Note: If you specify All then you do not have to specify a value. |
Output
The JSON output contains the report from VMRAY for all VirusTotal jobs in the system or for VirusTotal jobs you have specified using parameters.
Following image displays a sample output:
operation: Get Tags
Input parameters
| Parameter |
Description |
| Parameters |
Specify parameters based on which details of tags are retrieved from VMRAY.
Choose from the following options:
All: Retrieves details of all tags in the system.
Name: Retrieves details of tags in the system based on the name of the tag you specify. |
| Value |
Specify the value of the parameter you select.
For example, if you select Name, then you have to specify the name of the tag for which you want to retrieve details from VMRAY.
Note: If you specify All then you do not have to specify a value. |
Output
The JSON output contains the report from VMRAY for all tags in the system or for the tag you have specified using parameters.
Following image displays a sample output:
operation: Get System Information
Input parameters
None.
Output
The JSON output contains the report from VMRAY that returns system-wide information, such as the VMRAY Analyzer version of the running VMRAY server.

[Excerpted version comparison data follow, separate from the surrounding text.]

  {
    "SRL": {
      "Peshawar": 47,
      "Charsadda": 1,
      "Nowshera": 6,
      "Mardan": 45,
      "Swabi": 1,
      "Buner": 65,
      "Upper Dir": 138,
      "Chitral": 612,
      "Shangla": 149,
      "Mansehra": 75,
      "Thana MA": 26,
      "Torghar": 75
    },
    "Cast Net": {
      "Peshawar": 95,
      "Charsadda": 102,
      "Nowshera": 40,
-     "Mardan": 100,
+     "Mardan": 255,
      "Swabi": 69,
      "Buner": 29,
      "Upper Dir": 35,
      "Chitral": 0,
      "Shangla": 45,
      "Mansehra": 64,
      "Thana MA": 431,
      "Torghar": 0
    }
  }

Following image displays a sample output:
operation: Delete Job
Input parameters
| Parameter |
Description |
| Parameters |
Specify parameters based on which a job is deleted from VMRAY.
For this operation, select ID. |
| Value |
Specify the ID of the job that you want to delete from the VMRAY. |
Output
The JSON output returns a Success message if VMRAY successfully deletes the job specified or an Error message containing the reason for failure.

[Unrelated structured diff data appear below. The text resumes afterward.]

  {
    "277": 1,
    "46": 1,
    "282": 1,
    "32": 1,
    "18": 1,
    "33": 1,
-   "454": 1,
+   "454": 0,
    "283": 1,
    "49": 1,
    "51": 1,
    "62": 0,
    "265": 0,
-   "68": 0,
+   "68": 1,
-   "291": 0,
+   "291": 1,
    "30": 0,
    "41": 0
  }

operation: Delete Submission
Input parameters
| Parameter |
Description |
| Parameters |
Specify parameters based on which a submission is deleted from VMRAY.
For this operation, select ID. |
| Value |
Specify the ID of the submission that you want to delete from the VMRAY. |
Output
The JSON output returns a Success message if VMRAY successfully deletes the submission specified or an Error message containing the reason for failure.
Following image displays a sample output:
Included playbooks
The Sample-VMRAY-1.0.0 playbook collection comes bundled with the VMRAY connector. This playbook contains steps using which you can perform all supported actions. You can see the bundled playbooks in the Automation > Playbooks section in FortiSOAR™ after importing the VMRAY connector.
- Delete Job
- Delete Submission
- Get Analysis
- Get Jobs
- Get Metadefender Analysis
- Get Metadefender Jobs
- Get Prescripts
- Get Reputation Jobs
- Get Reputation Lookups
- Get Samples
- Get Submissions
- Get System Information
- Get Tags
- Get VirusTotal Analysis
- Get VirusTotal Jobs
- Submit Sample
- Submit Sample Url
- Submit URL
Note: If you are planning to use any of the sample playbooks in your environment, ensure that you clone those playbooks and move them to a different collection since the sample playbook collection gets deleted during connector upgrade and delete.